Eustace told the gathering that when he says the role of government is to get out of women’s way, he refers to the “excellent example” set by the NDP administrations from 1984 to 2001, “when Government cleared the obstacle of unequal pay through the passage of the Equal Pay Act”.

“Also during that period, the NDP administration attempted to level the playing field through land ownership quotas. Women raised their status by taking advantage of the 38 per cent women’s ownership quota in the distribution of lands at Orange Hill and the provision of 8 per cent interest mortgages to women at the National Commercial Bank.”

He also noted that the NDP removed the obstacle that required women teachers to resign upon pregnancy.

“Under the NDP, for the first time, married women could file income tax independently. It was the NDP that introduced the tax-free allowance, which today stands at $18,000 per annum.

“Under the NDP, NGOs wrote their proposals and sought funding directly from funding agencies. Now it is all done through the government and therefore blocked, mishandled and/or stymied by this administration,” he said.

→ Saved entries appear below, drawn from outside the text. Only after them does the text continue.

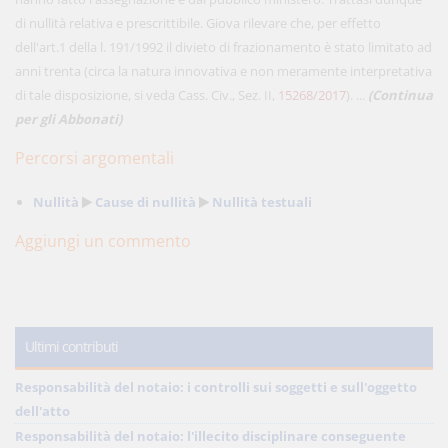
di nullità relativa e prescrittibile. Giova rilevare che, per effetto
dell'art.1 della l. 191/1992 il divieto di frazionamento è stato limitato ad
anni trenta (circa la natura innovativa e non meramente interpretativa
di tale disposizione, si veda Cass. Civ., Sez. II,
15268/2017
). ...
(Continua
per gli Abbonati)
Percorsi argomentali
Nullità
Cause di nullità
Nullità testuali
Aggiungi un commento
Ultimi contributi
Responsabilità del notaio: i controlli sui soggetti e sull'oggetto
dell'atto
Responsabilità del notaio: l'illecito disciplinare conseguente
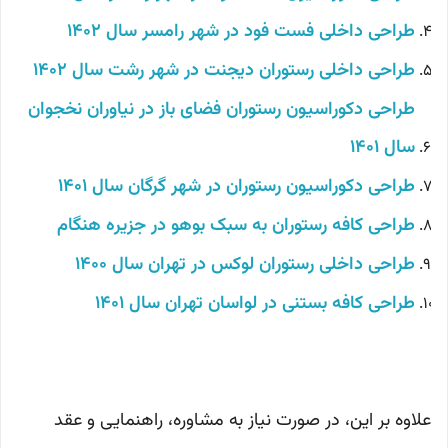
طراحی داخلی فست فود در شهر رامسر سال 1402
طراحی داخلی رستوران دیجنت در شهر رشت سال 1402
طراحی دکوراسیون رستوران فضای باز در نیاوران نخجوان
سال 1401
طراحی دکوراسیون رستوران در شهر گرگان سال 1401
طراحی کافه رستوران به سبک بوهو در جزیره هنگام
طراحی داخلی رستوران لوکس در تهران سال 1400
طراحی کافه بستنی در لواسان تهران سال 1401
علاوه بر این، در صورت نیاز به مشاوره، راهنمایی و عقد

He said that currently, while there is a Gender Affairs Division with staff and allocation under the Estimates, it appears to have no on-going programmes.

“Issues are treated on an ad hoc basis. For example the anniversaries of the CEDAW Convention and International Day for the Elimination of Violence Against Women are cause to host events, but there is no sustained programme of activities or interventions by the Gender Affairs division, so nothing happens.

“Although there is more staff at the Division, the capacity and output are far from adequate. Under the ULP there is little to no sex- or gender-specific data collection by the Division to assist the tailoring of policies either.

In the absence of women’s and domestic violence policies, there are and can be no structured programmes,” he said.